Excerpt provided.

Sunday, June 7, 2015

Powerless

Hieronymus Bosch

One of the hardest yet most poignant lessons to learn in life is that we cannot change anyone except ourselves.  This is especially tricky when addiction is involved since people suffering from that disease do need a lot of help to recover.  The problem is that you cannot force someone to change or even to want to change.  Recovery is for people who want it and not for people who need it.  The best thing to do is lead by example and hopefully, somehow, someone thinks what you have is desirable and seeks it out also.
     I have a few situations in my life at the moment that are heartbreaking but I am powerless over them.  There are 2 important people in my life who are suffering from the ravages of addiction and the poor choices one makes when embroiled in it.  I have watched the absolute downfall of some of the most fantastic and creative people and it is absolutely unbearable.  At what point do you let go and just hope for the best?  What can you do for a grown man that goes through depilating, open-heart surgery just to land back in intensive care by refusing to change his ways?  What can you do for a grown woman who lets a drug fueled mind allow her to invite a very well known woman beater to live in her home?  People have to live with and in some cases suffer from the choices they make.  Why is it that some people have such a deep down, spiritual desire to change that they find their way to freedom from active addiction?  I suppose the answers aren't really important or possible to come by.  Why is never as important as how - how can I make myself and my life better?  There's the million dollar question.
     I think back to the days when I was struggling and killing myself with drugs.  I see now so clearly how my actions, that I was certain were only affecting me, were affecting all of my friends and family.  Phone calls from concerned friends to my mother, tough love lectures from loved ones, rehab, outpatient group counseling, therapy - none of these things got me sober.  I wasn't ready or willing to give up my bad habits and commit to any kind of change.  So, I totally get it.  Because I can see these situations from both sides it has made me almost zen about them.  Of course, I have empathy and concern and sadness and tears but I know that all I can do is offer love and support.  You could point a gun in the face of someone who is waist deep in addiction and they'd still, most likely, reach for the drugs.

Records supplied.
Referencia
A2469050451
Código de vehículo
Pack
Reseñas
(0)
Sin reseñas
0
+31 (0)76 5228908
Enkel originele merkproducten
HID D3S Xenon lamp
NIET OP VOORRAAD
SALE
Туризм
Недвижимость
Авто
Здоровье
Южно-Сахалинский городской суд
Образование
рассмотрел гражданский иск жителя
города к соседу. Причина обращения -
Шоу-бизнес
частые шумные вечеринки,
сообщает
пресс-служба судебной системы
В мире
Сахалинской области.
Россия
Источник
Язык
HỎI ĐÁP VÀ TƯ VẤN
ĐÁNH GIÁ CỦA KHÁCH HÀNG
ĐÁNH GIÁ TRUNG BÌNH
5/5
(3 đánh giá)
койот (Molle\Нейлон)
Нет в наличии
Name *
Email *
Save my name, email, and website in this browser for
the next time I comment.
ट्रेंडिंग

Problem requirements. Please list every measure that the "Powerless" post says did not get its writer sober.

Answer to the problem.
- Phone calls from concerned friends to the writer's mother
- Tough love lectures from loved ones
- Rehab
- Outpatient group counseling
- Therapy